The Piri Reis Map
The singular story of the Piri Reis geographical map has taken on, over the years, thanks to further studies, increasingly vast and disconcerting contours.
The Piri Reis map is Turkish, but there are other European and Italian maps that have similar aspects.
The strange story of this paper began in 1929 in Istanbul (which was previously called Constantinople), when it was found drawn on parchment. It was dated in the month of Nuharrem in the year 919 after the prophet: in 1513 of the Christian era. The map was signed by Piri Ibn Haji Memmed, full name of Admiral Piri Reis.
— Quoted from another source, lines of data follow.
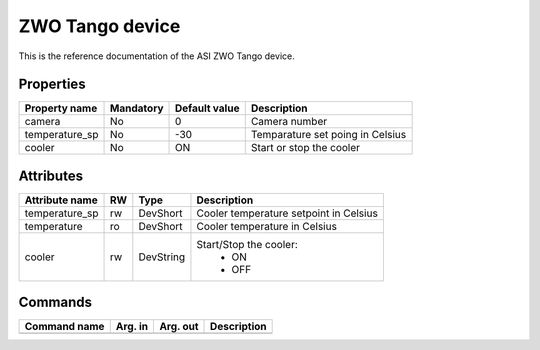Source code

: ZWO Tango device
================

This is the reference documentation of the ASI ZWO Tango device.

Properties
----------
=============== ========== ============== =================================
Property name	Mandatory  Default value  Description
=============== ========== ============== =================================
camera          No	   0              Camera number
temperature_sp  No 	   -30            Temparature set poing in Celsius
cooler          No 	   ON             Start or stop the cooler
=============== ========== ============== =================================


Attributes
----------
=============== === ========== ======================================
Attribute name	RW  Type       Description
=============== === ========== ======================================
temperature_sp  rw  DevShort   Cooler temperature setpoint in Celsius
temperature     ro  DevShort   Cooler temperature in Celsius
cooler          rw  DevString  Start/Stop the cooler:
                                - ON
                                - OFF
=============== === ========== ======================================

Commands
--------

============= ======== ========= ============
Command name  Arg. in  Arg. out	 Description
============= ======== ========= ============
============= ======== ========= ============
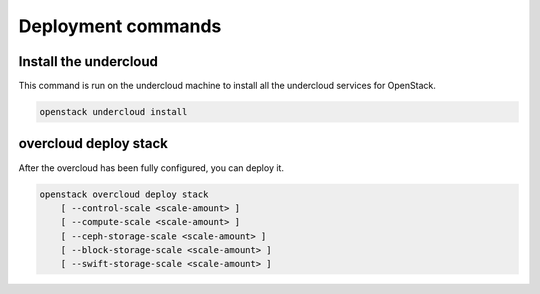Deployment commands
===================

Install the undercloud
----------------------

This command is run on the undercloud machine to install all the undercloud
services for OpenStack.

.. program:: undercloud install
.. code:: bash

    openstack undercloud install


overcloud deploy stack
----------------------

After the overcloud has been fully configured, you can deploy it.

.. program:: overcloud deploy stack
.. code:: bash

    openstack overcloud deploy stack
        [ --control-scale <scale-amount> ]
        [ --compute-scale <scale-amount> ]
        [ --ceph-storage-scale <scale-amount> ]
        [ --block-storage-scale <scale-amount> ]
        [ --swift-storage-scale <scale-amount> ]

.. option:: --control-scale <scale-amount>

    New number of control nodes (default 0)

.. option:: --compute-scale <scale-amount>

    New number of compute nodes (default 0)

.. option:: --ceph-storage-scale <scale-amount>

    New number of ceph storage nodes (default 0)

.. option:: --block-storage-scale <scale-amount>

    New number of block storage nodes (default 0)

.. option:: --swift-storage-scale <scale-amount>

    New number of swift storage nodes (default 0)
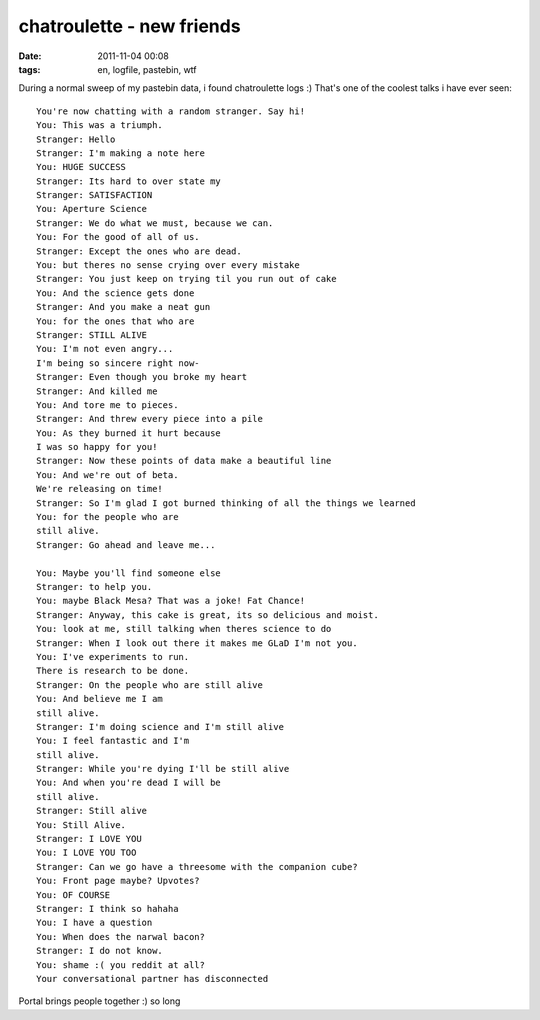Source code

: chatroulette - new friends
##########################
:date: 2011-11-04 00:08
:tags: en, logfile, pastebin, wtf

During a normal sweep of my pastebin data, i found chatroulette logs :)
That's one of the coolest talks i have ever seen:

::

    You're now chatting with a random stranger. Say hi!
    You: This was a triumph.
    Stranger: Hello
    Stranger: I'm making a note here
    You: HUGE SUCCESS
    Stranger: Its hard to over state my
    Stranger: SATISFACTION
    You: Aperture Science
    Stranger: We do what we must, because we can.
    You: For the good of all of us.
    Stranger: Except the ones who are dead.
    You: but theres no sense crying over every mistake
    Stranger: You just keep on trying til you run out of cake
    You: And the science gets done
    Stranger: And you make a neat gun
    You: for the ones that who are
    Stranger: STILL ALIVE
    You: I'm not even angry...
    I'm being so sincere right now-
    Stranger: Even though you broke my heart
    Stranger: And killed me
    You: And tore me to pieces.
    Stranger: And threw every piece into a pile
    You: As they burned it hurt because
    I was so happy for you!
    Stranger: Now these points of data make a beautiful line
    You: And we're out of beta.
    We're releasing on time!
    Stranger: So I'm glad I got burned thinking of all the things we learned
    You: for the people who are
    still alive.
    Stranger: Go ahead and leave me...

    You: Maybe you'll find someone else
    Stranger: to help you.
    You: maybe Black Mesa? That was a joke! Fat Chance!
    Stranger: Anyway, this cake is great, its so delicious and moist.
    You: look at me, still talking when theres science to do
    Stranger: When I look out there it makes me GLaD I'm not you.
    You: I've experiments to run.
    There is research to be done.
    Stranger: On the people who are still alive
    You: And believe me I am 
    still alive.
    Stranger: I'm doing science and I'm still alive
    You: I feel fantastic and I'm
    still alive.
    Stranger: While you're dying I'll be still alive
    You: And when you're dead I will be
    still alive.
    Stranger: Still alive
    You: Still Alive.
    Stranger: I LOVE YOU
    You: I LOVE YOU TOO
    Stranger: Can we go have a threesome with the companion cube?
    You: Front page maybe? Upvotes?
    You: OF COURSE
    Stranger: I think so hahaha
    You: I have a question
    You: When does the narwal bacon?
    Stranger: I do not know.
    You: shame :( you reddit at all?
    Your conversational partner has disconnected

Portal brings people together :) so long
This map caught the attention of a leading American researcher, Arlington Mallery. He demonstrated, by means of calculations, confirmed by subsequent checks, that the map had required very advanced knowledge of spherical trigonometry, which dates back to a very ancient time, a time when the ice of the Antarctic did not yet cover the area of the Regina Maud Earth (Antarctica).
On the map in question are represented in particular the Amazon River, the Gulf of Venezuela, South America, from Baya Blanca to Cape Horn, and finally, as we have said Antarctica, information that no one could possess at that time. Prof. Charles H. Hapgood of Keene State College, New Hampshire, United States assigned the Piri Reis and other similar papers the name "Ancient Sea Kings Maps".
Someone traced this map in a very remote past, and we have received copies such as the Piri Reis or that of Oriontio Fineo, dated 1531. On the latter, the dimensions of the Antarctic continent correspond perfectly to those reported in the most precise modern maps.
Finally, we report that another Turkish map of 1559, the one attributed to Hadjj Ahmed, shows us in turn an unknown land that forms a bridge between Siberia and Alaska through the Bering Strait. This terrestrial passage would reveal many mysteries on the Paleolithic migrations; but having certainly disappeared almost 30,000 years ago it is not possible to understand how a terrestrial civilization, known or unknown, could have known about its existence.